[Page extract]:
A heap is defined as a complete binary tree with n nodes such that

1. Value of each node is less than or equal to the root. When root of the binary tree is the biggest number in the heap. This type of heap is known as max Heap  or descending Heap.


2. Value of each node is greater than or equal to the root. When root of the binary tree is the smallest number in the heap. This type of heap is known as min Heap  or ascending Heap.

Each node in the heap corresponds to an element of the array, with the root node corresponding to the element with index 0 in the array. Considering a node corresponding to index i, then its left child has index (2*i + 1) and its right child has index (2*i + 2).

Heap can be used to sort the data in ascending and descending order. The method is known as Heap Sort. Heap Sort involves two basic step

1. Build Heap

•      Create max heap to sort the data in ascending order
•      Create min Heap to sort data in descending order

2. Heapify


ALGORITHM 
    Heapify(A, i){
        l <- left(i)

[Exercise set]:
(A) Answer these questions from the heap text:
(i) What other name does the heap text give a max heap?
(ii) To which array index does the root node correspond?
(iii) Which kind of heap is created to sort data in descending order?
(B) Print the part of the heap text starting with "1. Build Heap" and going on through "l <- left(i)".

[Dataset extract]:
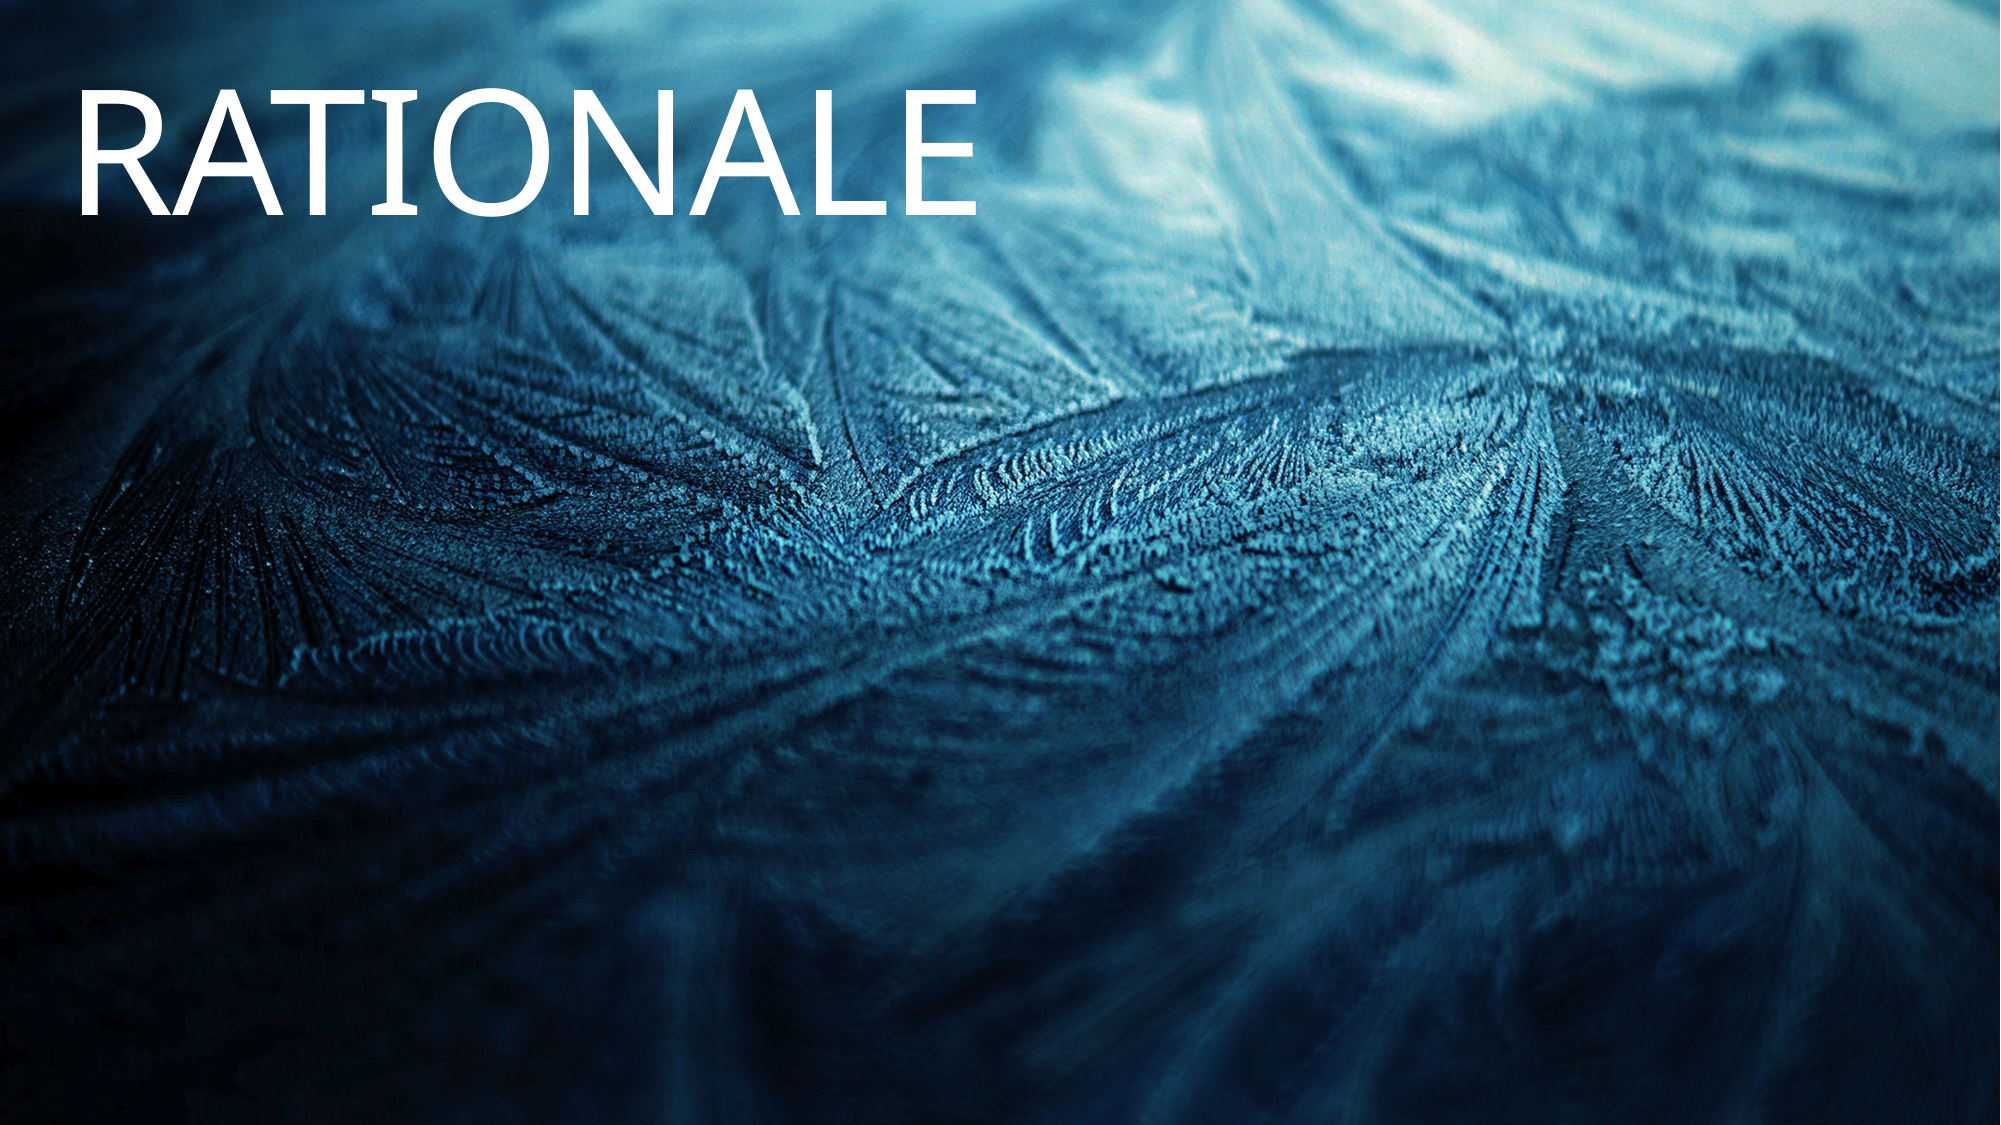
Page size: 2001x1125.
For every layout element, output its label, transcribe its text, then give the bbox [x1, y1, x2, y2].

[Set of answers]:
(A)
(i) Descending heap.
(ii) Index 0.
(iii) A min heap.

(B)
1. Build Heap

•      Create max heap to sort the data in ascending order
•      Create min Heap to sort data in descending order

2. Heapify


ALGORITHM 
    Heapify(A, i){
        l <- left(i)